● **SET TASK A**
Copy the babysitting post word for word from "I have a 2 yr" to "make some excuse)", inclusive.

● **PAGE EXTRACT**

Begin

I have a 2 yr old and 1 yr old daughters, also as people already know baby 3 is on the way, i hardly have anyone babysit as i dont go out (without the kids) i have only just started really letting people take the girls out or have them for the day (i used to always say no or make some excuse)
So anyway a couple of weeks ago my partners sister had them for a few hrs and although she was meant to bring them back at 3 she didnt get here till 6 (as she had problems getting a lift by car) and wen she did get them back she had mentioned something bout soon she could have them over night as she getting an apartment with her partner (who bare in mind i have only met once) I pondered on it and never said anything, but wen my partners other sister came i raised my concerns (the kids have never really stayed out anywhere unless with me) saying that his other sis wanted to have them over night and although i trust her i have only met her partner once (i would have to know him a lot more to have my kids stay at theres, them having the kids for a day is a big difference from the kids staying) i also said that after her being 3 hours late the last time she had the girls i wasnt sure my partner (her brother) wud be happy for her to have them again soon.

End

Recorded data
Begin

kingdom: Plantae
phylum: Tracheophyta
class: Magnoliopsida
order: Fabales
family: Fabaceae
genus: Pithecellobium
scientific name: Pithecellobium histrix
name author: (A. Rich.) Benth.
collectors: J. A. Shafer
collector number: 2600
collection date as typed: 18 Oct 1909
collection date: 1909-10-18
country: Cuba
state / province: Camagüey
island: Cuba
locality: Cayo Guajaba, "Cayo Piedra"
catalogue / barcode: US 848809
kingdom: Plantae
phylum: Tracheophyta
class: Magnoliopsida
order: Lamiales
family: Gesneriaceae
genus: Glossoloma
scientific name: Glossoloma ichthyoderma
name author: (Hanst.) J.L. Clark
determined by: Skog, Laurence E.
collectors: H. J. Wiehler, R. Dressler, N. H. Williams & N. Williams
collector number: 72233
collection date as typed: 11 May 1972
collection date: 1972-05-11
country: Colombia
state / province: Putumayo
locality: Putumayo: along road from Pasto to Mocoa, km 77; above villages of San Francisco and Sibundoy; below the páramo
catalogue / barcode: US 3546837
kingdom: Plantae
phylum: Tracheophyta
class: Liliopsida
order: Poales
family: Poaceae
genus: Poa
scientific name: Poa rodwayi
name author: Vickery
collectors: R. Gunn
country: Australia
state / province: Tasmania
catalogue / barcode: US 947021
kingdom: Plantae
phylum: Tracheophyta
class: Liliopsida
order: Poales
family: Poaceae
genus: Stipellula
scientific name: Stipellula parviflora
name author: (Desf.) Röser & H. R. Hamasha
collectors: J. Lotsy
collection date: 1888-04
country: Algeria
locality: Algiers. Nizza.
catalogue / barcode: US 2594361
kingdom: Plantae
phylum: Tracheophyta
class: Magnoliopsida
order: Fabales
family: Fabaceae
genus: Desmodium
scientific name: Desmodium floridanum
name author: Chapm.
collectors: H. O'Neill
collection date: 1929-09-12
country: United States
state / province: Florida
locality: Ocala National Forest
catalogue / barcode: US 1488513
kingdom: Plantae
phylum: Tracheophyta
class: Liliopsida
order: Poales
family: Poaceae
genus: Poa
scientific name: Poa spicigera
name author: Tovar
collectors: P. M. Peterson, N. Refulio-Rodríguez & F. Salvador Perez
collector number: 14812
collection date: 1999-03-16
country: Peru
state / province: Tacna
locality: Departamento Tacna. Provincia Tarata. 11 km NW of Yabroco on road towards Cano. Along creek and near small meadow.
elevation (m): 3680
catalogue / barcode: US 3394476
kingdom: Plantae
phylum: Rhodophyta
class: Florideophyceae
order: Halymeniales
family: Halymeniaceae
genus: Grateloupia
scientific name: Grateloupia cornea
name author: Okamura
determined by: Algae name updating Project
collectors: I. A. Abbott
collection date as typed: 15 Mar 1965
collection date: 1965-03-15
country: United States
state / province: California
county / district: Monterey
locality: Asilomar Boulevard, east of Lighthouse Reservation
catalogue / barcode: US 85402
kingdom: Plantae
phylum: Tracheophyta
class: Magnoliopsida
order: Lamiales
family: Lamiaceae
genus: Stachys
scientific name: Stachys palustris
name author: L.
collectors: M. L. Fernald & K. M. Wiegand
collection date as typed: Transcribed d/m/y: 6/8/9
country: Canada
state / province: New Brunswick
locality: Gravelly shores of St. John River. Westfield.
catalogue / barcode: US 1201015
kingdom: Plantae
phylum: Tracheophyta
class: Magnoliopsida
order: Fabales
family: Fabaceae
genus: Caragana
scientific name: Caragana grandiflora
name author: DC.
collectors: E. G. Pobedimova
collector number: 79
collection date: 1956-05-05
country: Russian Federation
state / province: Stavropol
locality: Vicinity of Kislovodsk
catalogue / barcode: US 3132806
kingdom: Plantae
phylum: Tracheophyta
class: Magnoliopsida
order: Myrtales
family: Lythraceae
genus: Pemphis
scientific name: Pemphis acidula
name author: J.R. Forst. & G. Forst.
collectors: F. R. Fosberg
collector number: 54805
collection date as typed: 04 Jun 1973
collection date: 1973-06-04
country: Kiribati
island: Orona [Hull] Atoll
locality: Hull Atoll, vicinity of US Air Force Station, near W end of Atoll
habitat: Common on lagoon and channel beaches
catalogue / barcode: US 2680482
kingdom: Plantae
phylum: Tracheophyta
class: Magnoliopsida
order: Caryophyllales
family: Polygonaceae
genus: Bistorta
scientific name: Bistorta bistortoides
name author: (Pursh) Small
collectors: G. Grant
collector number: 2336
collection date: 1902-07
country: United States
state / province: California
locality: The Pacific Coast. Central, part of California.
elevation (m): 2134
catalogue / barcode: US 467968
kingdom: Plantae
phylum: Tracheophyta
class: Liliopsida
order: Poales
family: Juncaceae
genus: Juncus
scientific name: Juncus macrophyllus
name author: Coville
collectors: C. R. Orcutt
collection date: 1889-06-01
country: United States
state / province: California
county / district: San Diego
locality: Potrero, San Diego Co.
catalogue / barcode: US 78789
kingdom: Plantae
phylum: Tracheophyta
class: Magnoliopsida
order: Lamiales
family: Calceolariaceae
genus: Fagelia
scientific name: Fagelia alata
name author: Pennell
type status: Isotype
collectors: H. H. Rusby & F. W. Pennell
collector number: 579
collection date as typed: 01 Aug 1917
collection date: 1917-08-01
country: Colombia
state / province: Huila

End

● **SET TASK B**
In the pressed plant rows, repeat word for word only the lines between the line holding "order: Halymeniales" and the line holding "catalogue / barcode: US 467968", inclusive.

● **SOLUTION A**
I have a 2 yr old and 1 yr old daughters, also as people already know baby 3 is on the way, i hardly have anyone babysit as i dont go out (without the kids) i have only just started really letting people take the girls out or have them for the day (i used to always say no or make some excuse)

● **SOLUTION B**
order: Halymeniales
family: Halymeniaceae
genus: Grateloupia
scientific name: Grateloupia cornea
name author: Okamura
determined by: Algae name updating Project
collectors: I. A. Abbott
collection date as typed: 15 Mar 1965
collection date: 1965-03-15
country: United States
state / province: California
county / district: Monterey
locality: Asilomar Boulevard, east of Lighthouse Reservation
catalogue / barcode: US 85402
kingdom: Plantae
phylum: Tracheophyta
class: Magnoliopsida
order: Lamiales
family: Lamiaceae
genus: Stachys
scientific name: Stachys palustris
name author: L.
collectors: M. L. Fernald & K. M. Wiegand
collection date as typed: Transcribed d/m/y: 6/8/9
country: Canada
state / province: New Brunswick
locality: Gravelly shores of St. John River. Westfield.
catalogue / barcode: US 1201015
kingdom: Plantae
phylum: Tracheophyta
class: Magnoliopsida
order: Fabales
family: Fabaceae
genus: Caragana
scientific name: Caragana grandiflora
name author: DC.
collectors: E. G. Pobedimova
collector number: 79
collection date: 1956-05-05
country: Russian Federation
state / province: Stavropol
locality: Vicinity of Kislovodsk
catalogue / barcode: US 3132806
kingdom: Plantae
phylum: Tracheophyta
class: Magnoliopsida
order: Myrtales
family: Lythraceae
genus: Pemphis
scientific name: Pemphis acidula
name author: J.R. Forst. & G. Forst.
collectors: F. R. Fosberg
collector number: 54805
collection date as typed: 04 Jun 1973
collection date: 1973-06-04
country: Kiribati
island: Orona [Hull] Atoll
locality: Hull Atoll, vicinity of US Air Force Station, near W end of Atoll
habitat: Common on lagoon and channel beaches
catalogue / barcode: US 2680482
kingdom: Plantae
phylum: Tracheophyta
class: Magnoliopsida
order: Caryophyllales
family: Polygonaceae
genus: Bistorta
scientific name: Bistorta bistortoides
name author: (Pursh) Small
collectors: G. Grant
collector number: 2336
collection date: 1902-07
country: United States
state / province: California
locality: The Pacific Coast. Central, part of California.
elevation (m): 2134
catalogue / barcode: US 467968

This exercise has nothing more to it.